== What is being asked ==
Everything from the first line of the entries below through the line holding "The following environment" must be printed exactly as written.

=== Section Start ===

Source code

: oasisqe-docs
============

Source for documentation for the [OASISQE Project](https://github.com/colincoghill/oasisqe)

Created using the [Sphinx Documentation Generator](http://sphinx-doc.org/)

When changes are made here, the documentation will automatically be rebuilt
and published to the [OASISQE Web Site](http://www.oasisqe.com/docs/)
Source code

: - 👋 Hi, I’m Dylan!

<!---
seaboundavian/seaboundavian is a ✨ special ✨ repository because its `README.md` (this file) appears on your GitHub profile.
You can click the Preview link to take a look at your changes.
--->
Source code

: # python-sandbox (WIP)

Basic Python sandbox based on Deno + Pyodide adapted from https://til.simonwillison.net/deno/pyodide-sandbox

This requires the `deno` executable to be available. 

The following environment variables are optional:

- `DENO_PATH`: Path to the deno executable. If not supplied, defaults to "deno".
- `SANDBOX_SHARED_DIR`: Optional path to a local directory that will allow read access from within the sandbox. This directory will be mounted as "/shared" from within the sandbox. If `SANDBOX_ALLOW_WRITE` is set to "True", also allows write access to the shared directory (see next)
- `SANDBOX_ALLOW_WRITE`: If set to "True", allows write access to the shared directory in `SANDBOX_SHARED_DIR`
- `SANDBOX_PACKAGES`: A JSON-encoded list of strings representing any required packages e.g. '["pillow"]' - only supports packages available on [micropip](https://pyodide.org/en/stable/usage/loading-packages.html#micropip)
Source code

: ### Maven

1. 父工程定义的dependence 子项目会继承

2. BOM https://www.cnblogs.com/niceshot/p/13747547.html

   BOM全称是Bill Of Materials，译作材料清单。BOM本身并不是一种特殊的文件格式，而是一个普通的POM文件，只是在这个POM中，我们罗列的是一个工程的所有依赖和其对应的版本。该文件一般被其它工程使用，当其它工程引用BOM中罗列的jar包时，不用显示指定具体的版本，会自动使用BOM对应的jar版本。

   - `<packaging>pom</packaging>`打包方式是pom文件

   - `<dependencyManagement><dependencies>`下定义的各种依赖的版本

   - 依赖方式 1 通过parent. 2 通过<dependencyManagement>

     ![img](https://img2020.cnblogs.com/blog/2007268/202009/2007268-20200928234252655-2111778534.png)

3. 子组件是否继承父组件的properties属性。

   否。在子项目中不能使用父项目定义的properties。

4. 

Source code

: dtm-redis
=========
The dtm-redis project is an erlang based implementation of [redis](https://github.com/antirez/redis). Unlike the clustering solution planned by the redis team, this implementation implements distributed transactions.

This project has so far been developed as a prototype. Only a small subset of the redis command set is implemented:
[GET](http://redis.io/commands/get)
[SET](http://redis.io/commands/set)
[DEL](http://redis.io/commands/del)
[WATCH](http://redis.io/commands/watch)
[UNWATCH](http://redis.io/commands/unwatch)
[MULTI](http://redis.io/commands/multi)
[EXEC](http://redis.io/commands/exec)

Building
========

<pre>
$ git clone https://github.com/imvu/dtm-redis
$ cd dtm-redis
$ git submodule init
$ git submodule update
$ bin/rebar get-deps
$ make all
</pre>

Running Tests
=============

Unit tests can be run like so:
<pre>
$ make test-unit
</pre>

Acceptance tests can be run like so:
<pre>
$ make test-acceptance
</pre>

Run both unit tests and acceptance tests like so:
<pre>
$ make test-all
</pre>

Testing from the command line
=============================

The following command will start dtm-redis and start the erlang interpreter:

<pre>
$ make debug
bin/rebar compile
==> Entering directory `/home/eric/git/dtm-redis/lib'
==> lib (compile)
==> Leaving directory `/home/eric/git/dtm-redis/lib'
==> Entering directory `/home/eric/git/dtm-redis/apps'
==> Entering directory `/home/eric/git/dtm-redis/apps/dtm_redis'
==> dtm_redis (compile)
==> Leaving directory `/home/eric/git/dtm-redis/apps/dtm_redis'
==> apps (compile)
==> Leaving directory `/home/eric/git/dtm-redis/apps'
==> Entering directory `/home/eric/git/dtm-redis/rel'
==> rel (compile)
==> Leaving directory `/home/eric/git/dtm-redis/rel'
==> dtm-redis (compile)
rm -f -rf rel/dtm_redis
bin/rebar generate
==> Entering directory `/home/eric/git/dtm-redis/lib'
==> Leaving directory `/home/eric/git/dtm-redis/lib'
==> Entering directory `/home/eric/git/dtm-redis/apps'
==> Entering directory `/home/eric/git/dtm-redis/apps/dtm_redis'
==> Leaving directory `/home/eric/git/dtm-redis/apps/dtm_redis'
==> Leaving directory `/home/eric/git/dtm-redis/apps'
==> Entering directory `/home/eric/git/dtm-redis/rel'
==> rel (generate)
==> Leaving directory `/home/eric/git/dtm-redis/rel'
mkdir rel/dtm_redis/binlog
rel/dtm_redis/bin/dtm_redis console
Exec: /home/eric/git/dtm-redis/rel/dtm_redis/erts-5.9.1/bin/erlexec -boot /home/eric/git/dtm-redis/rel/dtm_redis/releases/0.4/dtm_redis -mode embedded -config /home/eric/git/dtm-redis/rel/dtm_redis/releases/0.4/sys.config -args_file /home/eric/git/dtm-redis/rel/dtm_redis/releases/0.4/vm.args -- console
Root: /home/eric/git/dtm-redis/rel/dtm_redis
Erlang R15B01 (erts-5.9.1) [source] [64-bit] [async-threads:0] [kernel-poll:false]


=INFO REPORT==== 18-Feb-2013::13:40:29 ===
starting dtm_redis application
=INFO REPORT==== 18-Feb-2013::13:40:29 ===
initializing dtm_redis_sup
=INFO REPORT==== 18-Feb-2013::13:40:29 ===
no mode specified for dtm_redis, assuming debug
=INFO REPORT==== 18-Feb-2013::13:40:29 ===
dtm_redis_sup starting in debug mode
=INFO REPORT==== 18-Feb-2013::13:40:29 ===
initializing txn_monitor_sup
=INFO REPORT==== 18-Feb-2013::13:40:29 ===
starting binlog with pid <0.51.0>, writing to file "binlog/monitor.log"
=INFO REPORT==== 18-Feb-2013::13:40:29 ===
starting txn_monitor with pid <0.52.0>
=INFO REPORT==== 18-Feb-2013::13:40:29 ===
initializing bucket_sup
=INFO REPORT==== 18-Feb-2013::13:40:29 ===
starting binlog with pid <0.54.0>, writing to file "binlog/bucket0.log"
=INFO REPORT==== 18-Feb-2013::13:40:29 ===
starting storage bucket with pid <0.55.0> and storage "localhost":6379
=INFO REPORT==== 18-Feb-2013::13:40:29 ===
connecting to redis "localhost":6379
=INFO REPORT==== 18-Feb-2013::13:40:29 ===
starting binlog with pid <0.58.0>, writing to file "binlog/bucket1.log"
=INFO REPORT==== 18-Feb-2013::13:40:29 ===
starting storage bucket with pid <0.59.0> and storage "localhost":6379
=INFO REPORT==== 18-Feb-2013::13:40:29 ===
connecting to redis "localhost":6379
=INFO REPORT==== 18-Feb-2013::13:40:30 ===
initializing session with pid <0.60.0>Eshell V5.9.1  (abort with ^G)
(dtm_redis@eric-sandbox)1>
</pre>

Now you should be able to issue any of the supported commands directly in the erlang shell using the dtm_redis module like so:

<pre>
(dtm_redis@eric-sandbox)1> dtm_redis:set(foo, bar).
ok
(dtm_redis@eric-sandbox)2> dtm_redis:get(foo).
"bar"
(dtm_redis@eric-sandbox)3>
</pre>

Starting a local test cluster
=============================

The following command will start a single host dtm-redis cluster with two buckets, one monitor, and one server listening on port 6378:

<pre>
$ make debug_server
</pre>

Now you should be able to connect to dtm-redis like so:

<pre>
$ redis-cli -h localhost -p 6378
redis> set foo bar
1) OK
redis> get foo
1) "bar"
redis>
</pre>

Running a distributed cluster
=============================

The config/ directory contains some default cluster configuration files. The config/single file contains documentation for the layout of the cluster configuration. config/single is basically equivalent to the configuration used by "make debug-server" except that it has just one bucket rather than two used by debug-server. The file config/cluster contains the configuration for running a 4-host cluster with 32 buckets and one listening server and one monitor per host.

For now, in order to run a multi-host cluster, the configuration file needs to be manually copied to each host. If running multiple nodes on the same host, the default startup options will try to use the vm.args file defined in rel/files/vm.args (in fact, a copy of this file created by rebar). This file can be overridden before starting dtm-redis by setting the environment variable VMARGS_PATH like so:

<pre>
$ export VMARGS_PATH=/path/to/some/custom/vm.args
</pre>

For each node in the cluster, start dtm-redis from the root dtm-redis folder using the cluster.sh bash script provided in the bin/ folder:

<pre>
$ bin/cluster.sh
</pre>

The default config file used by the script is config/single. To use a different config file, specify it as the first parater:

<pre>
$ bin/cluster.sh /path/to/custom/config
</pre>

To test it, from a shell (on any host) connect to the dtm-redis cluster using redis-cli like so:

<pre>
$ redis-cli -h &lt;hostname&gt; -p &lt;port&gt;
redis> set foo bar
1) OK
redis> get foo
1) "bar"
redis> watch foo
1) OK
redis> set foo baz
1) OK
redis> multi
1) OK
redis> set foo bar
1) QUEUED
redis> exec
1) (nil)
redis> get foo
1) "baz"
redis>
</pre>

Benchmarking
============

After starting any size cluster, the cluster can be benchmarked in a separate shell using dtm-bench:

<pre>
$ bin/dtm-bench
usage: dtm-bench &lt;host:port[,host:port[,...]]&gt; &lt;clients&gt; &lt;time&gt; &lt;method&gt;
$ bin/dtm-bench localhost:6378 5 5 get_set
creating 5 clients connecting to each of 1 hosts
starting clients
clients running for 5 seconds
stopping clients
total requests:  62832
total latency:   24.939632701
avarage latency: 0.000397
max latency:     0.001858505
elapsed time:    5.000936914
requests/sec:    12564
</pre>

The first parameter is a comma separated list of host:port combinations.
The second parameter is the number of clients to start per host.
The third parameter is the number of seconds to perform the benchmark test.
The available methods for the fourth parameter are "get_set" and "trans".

=== Section End ===

== Response for this exercise ==
Source code

: oasisqe-docs
============

Source for documentation for the [OASISQE Project](https://github.com/colincoghill/oasisqe)

Created using the [Sphinx Documentation Generator](http://sphinx-doc.org/)

When changes are made here, the documentation will automatically be rebuilt
and published to the [OASISQE Web Site](http://www.oasisqe.com/docs/)
Source code

: - 👋 Hi, I’m Dylan!

<!---
seaboundavian/seaboundavian is a ✨ special ✨ repository because its `README.md` (this file) appears on your GitHub profile.
You can click the Preview link to take a look at your changes.
--->
Source code

: # python-sandbox (WIP)

Basic Python sandbox based on Deno + Pyodide adapted from https://til.simonwillison.net/deno/pyodide-sandbox

This requires the `deno` executable to be available. 

The following environment variables are optional:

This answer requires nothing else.